It looks as if the SAVE plan will save Louisiana’s stressed fiscal year 2016 budget, thanks to the typical force alignment process seen in the state’s budgetary politics.
At present, the House of Representatives
remains balky on SB 284 by
state Sen. Jack Donahue, which would
create a complex mechanism that allows higher education institutions to charge
a fee, presumed to be $1,500 annually, per student; allows that to exist as a
tax credit accessible for the families involved regardless of whether they have
that much tax liability; and draws from the created SAVE Fund that gets filled
from tax increases in other areas such as on cigarettes, meaning the families
never pay the bill nor receive the credit rebate while the funds flow directly
to higher education. The law promulgates such gyrations because Republican Gov.
Bobby
Jindal has declared that any bills that increase taxes without offsets
elsewhere and any budget with a net tax increase he will veto.

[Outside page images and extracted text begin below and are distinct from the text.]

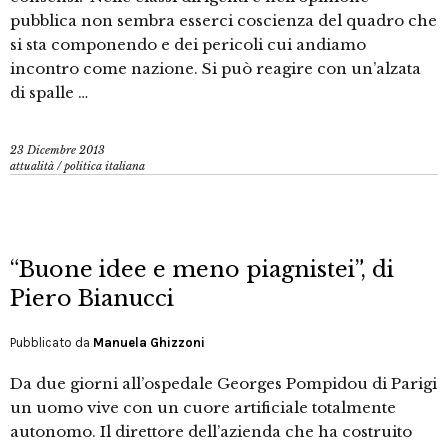
pubblica non sembra esserci coscienza del quadro che
si sta componendo e dei pericoli cui andiamo
incontro come nazione. Si può reagire con un’alzata
di spalle …
23 Dicembre 2013
attualità
/
politica italiana
“Buone idee e meno piagnistei”, di
Piero Bianucci
Pubblicato da
Manuela Ghizzoni
Da due giorni all’ospedale Georges Pompidou di Parigi
un uomo vive con un cuore artificiale totalmente
autonomo. Il direttore dell’azienda che ha costruito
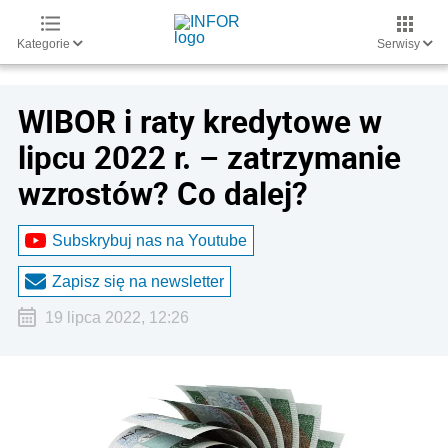
Kategorie
Serwisy
WIBOR i raty kredytowe w
lipcu 2022 r. – zatrzymanie
wzrostów? Co dalej?
Subskrybuj nas na Youtube
Zapisz się na newsletter
19 lipca 2022, 12:26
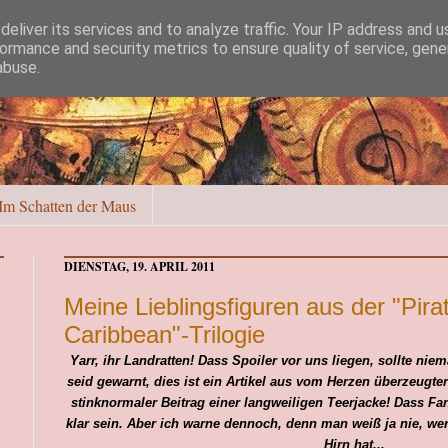
eliver its services and to analyze traffic. Your IP address and 
ormance and security metrics to ensure quality of service, gen
abuse.
Im Schatten der Maus
DIENSTAG, 19. APRIL 2011
Meine Lieblingsfiguren aus der "Pira
Caribbean"-Trilogie
Yarr, ihr Landratten! Dass Spoiler vor uns liegen, sollte n
seid gewarnt, dies ist ein Artikel aus vom Herzen überzeugter
stinknormaler Beitrag einer langweiligen Teerjacke!
Dass Fa
klar sein. Aber ich warne dennoch, denn man weiß ja nie, we
Hirn hat...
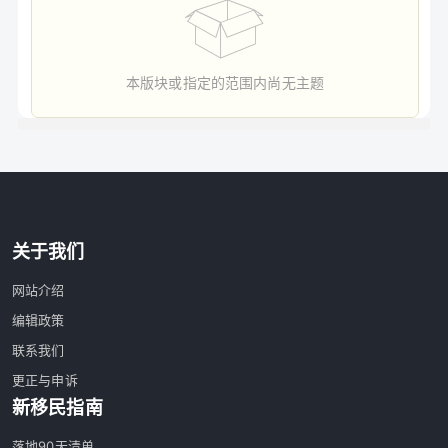
本版块或指定的范围内尚无主题
关于我们
网站介绍
编辑政策
联系我们
更正与申诉
新移民指南
落地90天清单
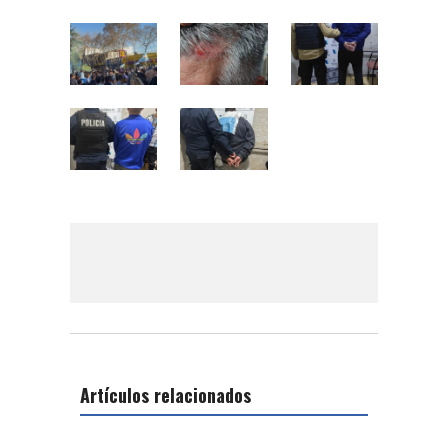
Artículos relacionados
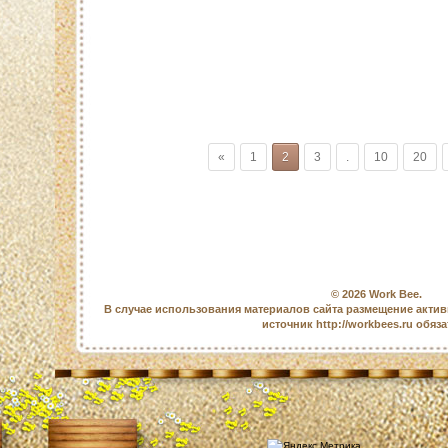
«
1
2
3
.
10
20
© 2026
Work Bee
.
В случае использования материалов сайта размещение актив
источник http://workbees.ru обяз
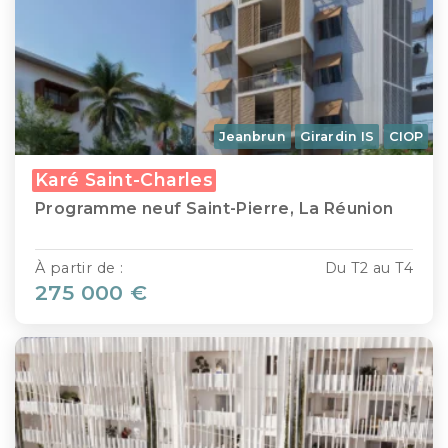
Jeanbrun
Girardin IS
CIOP
Karé Saint-Charles
Programme neuf Saint-Pierre, La Réunion
À partir de :
Du T2 au T4
275 000 €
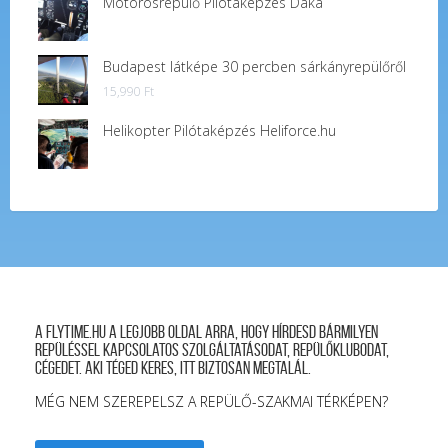
Motorosrepülő Pilótaképzés Dáka
Budapest látképe 30 percben sárkányrepülőről
15,990
Ft
Helikopter Pilótaképzés Heliforce.hu
A FLYTIME.HU a legjobb oldal arra, hogy hírdesd bármilyen
repüléssel kapcsolatos szolgáltatásodat, repülőklubodat,
cégedet. Aki téged keres, itt biztosan megtalál.
MÉG NEM SZEREPELSZ A REPÜLŐ-SZAKMAI TÉRKÉPEN?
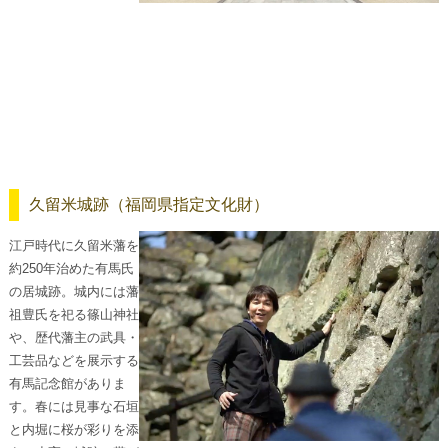
久留米城跡（福岡県指定文化財）
江戸時代に久留米藩を
約250年治めた有馬氏
の居城跡。城内には藩
祖豊氏を祀る篠山神社
や、歴代藩主の武具・
工芸品などを展示する
有馬記念館がありま
す。春には見事な石垣
と内堀に桜が彩りを添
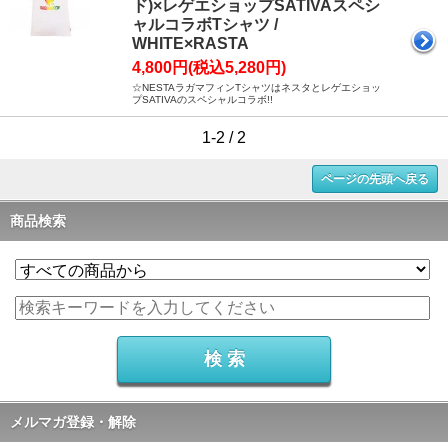
ド)×レゲエショップSATIVAスペシ
ャルコラボTシャツ /
WHITE×RASTA
4,800円(税込5,280円)
☆NESTAラガマフィンTシャツはネスタとレゲエショッ
プSATIVAのスペシャルコラボ!!
1-2 / 2
ページの先頭へ戻る
商品検索
メルマガ登録・解除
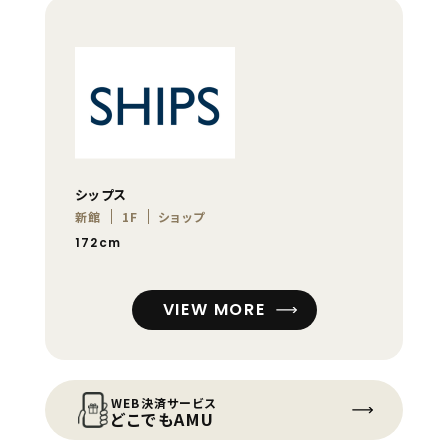
シップス
新館
1F
ショップ
172cm
VIEW MORE
WEB決済サービス
どこでもAMU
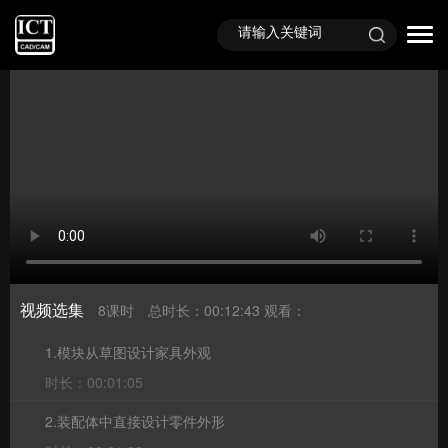
首页
视频课程
免费视频
视频选集
8课时
总时长：00:12:43
观看：
1.模块从草图设计家具外观
时长：00:01:05
2.装配体中直接设计零件外形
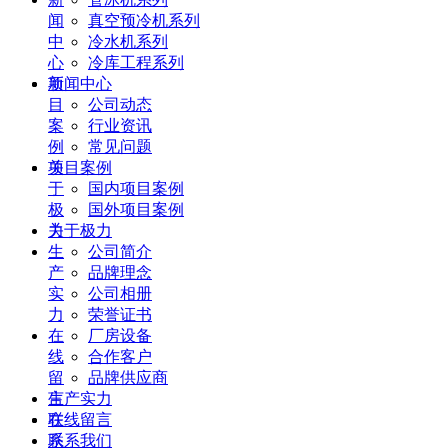
闻
真空预冷机系列
中
冷水机系列
心
冷库工程系列
项
新闻中心
目
公司动态
案
行业资讯
例
常见问题
关
项目案例
于
国内项目案例
极
国外项目案例
力
关于极力
生
公司简介
产
品牌理念
实
公司相册
力
荣誉证书
在
厂房设备
线
合作客户
留
品牌供应商
言
生产实力
联
在线留言
系
联系我们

Without the Student Assessment for
a Valuable Education plan made into law, a budget with a net tax hike that no
accounting gimmickry can hide (taxes
definitely are going up) seems inevitable, bringing the state as
previously mentioned to the brink of a clash between an irresistible force
and an unmovable object, with resolution attained only when one side
politically can overpower the other. While that conflict would play out, after
the Jul. 1 start of the new fiscal year fiscal chaos will reign.